Nesse caso, um bom nome e sempre muito lembrado é o do deputado Ciro Gomes (PSB-CE). O importante é construir um amplo leque de alianças, e que o candidato, seja do PT ou da base aliada, se eleja com um programa que represente um compromisso de continuar o projeto de avanço político, econômico e social implementado nos 8 anos do presidente Lula. Por isso insisto, desde já – é uma das coisas pelas quais mais tenho batido – na necessidade de se começar a preparar um amplo leque de alianças. No caso do PT e de seu candidato próprio ou de um partido da base aliada, é fundamental ter o apoio do PMDB; e o candidato, o apoio do presidente Lula. A partir de agora, a partir deste 2008, destas eleições municipais que são a ante-sala de 2010. Costumo dizer que 2010 já está passando obrigatoriamente por 2008.

[ Giuliana Morrone ] O mundo vive uma crise ameaçadora, com inflação de preço de alimentos e a alta de preços do petróleo. O Brasil é um importante produtor de grãos e a Venezuela, um produtor de petróleo. Qual deve ser o papel da Venezuela e do Brasil diante da crise?

__INFORMAÇÕES EXTRAÍDAS__.
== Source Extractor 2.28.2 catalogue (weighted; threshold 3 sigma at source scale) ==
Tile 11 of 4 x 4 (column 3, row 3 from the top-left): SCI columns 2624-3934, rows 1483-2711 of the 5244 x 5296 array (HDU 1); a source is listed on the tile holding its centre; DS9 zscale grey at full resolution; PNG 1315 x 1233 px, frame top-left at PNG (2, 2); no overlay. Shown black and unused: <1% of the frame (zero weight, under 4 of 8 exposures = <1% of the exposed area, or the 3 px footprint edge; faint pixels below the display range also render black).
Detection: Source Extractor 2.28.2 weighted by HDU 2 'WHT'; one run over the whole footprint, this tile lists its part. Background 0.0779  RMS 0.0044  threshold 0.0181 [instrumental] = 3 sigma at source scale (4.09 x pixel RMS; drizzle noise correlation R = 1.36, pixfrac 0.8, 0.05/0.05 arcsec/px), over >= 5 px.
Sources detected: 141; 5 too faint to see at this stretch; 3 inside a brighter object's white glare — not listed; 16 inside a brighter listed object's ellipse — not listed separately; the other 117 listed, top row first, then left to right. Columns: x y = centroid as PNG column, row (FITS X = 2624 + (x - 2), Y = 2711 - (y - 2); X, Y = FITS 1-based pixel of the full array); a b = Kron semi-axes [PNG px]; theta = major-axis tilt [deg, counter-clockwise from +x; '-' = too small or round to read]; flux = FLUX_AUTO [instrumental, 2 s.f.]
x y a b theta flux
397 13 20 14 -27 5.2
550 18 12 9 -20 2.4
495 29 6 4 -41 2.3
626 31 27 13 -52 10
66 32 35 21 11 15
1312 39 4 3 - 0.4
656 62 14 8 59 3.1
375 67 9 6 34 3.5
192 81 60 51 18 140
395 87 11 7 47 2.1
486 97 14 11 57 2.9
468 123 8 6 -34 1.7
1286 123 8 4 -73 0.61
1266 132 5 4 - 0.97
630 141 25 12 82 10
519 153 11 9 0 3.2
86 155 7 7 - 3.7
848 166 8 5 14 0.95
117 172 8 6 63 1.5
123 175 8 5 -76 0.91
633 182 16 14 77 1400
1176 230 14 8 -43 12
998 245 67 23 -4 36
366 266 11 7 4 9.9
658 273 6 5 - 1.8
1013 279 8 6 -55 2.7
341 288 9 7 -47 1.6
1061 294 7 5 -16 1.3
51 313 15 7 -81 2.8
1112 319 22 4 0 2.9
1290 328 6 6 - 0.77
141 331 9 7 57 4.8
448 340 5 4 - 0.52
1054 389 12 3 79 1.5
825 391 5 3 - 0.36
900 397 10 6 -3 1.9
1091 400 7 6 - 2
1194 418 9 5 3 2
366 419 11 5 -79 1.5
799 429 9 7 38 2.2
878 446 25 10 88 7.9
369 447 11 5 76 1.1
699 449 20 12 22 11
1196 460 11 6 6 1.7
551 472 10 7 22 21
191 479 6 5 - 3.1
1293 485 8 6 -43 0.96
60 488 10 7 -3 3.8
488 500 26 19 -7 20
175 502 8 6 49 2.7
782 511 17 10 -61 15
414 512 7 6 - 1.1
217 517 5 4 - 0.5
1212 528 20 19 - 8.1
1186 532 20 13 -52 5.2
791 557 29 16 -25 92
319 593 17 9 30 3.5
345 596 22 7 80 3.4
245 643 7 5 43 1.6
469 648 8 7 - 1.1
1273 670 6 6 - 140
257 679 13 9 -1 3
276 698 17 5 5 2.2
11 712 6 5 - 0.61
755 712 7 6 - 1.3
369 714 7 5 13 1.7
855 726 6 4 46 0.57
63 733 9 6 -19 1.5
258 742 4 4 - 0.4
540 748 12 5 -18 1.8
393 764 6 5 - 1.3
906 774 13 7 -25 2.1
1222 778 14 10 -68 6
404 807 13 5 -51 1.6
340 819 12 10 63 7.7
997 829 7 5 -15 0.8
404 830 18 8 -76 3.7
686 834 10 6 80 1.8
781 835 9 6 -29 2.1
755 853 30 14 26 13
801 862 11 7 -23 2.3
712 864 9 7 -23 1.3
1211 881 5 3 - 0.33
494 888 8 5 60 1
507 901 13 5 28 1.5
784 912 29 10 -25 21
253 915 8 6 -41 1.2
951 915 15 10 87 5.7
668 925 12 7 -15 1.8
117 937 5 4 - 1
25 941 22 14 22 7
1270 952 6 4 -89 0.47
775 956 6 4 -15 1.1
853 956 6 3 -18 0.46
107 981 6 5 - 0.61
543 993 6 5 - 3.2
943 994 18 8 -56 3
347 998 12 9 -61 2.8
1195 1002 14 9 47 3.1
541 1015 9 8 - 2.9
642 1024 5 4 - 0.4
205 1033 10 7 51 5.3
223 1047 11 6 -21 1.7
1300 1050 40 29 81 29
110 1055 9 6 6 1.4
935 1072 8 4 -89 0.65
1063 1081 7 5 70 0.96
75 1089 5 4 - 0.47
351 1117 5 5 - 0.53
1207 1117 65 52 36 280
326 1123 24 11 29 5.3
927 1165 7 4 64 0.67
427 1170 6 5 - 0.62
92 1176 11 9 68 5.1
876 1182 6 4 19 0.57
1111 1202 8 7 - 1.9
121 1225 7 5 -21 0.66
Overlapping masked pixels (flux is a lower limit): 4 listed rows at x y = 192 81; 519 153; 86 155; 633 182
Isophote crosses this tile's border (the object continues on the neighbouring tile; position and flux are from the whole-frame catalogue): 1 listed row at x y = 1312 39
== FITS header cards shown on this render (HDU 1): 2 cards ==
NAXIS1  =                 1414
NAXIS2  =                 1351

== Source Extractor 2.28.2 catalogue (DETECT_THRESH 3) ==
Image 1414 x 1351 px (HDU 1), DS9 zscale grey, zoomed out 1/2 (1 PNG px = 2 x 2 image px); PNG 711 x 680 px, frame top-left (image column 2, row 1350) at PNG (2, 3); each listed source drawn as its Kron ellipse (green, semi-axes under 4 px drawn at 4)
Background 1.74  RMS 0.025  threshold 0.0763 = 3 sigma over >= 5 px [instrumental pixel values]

__TAREFA CURTA__.
Segundo o trecho do documento, é fundamental ter o apoio de qual partido?

__SOLUÇÃO DO PROBLEMA__.
Do PMDB.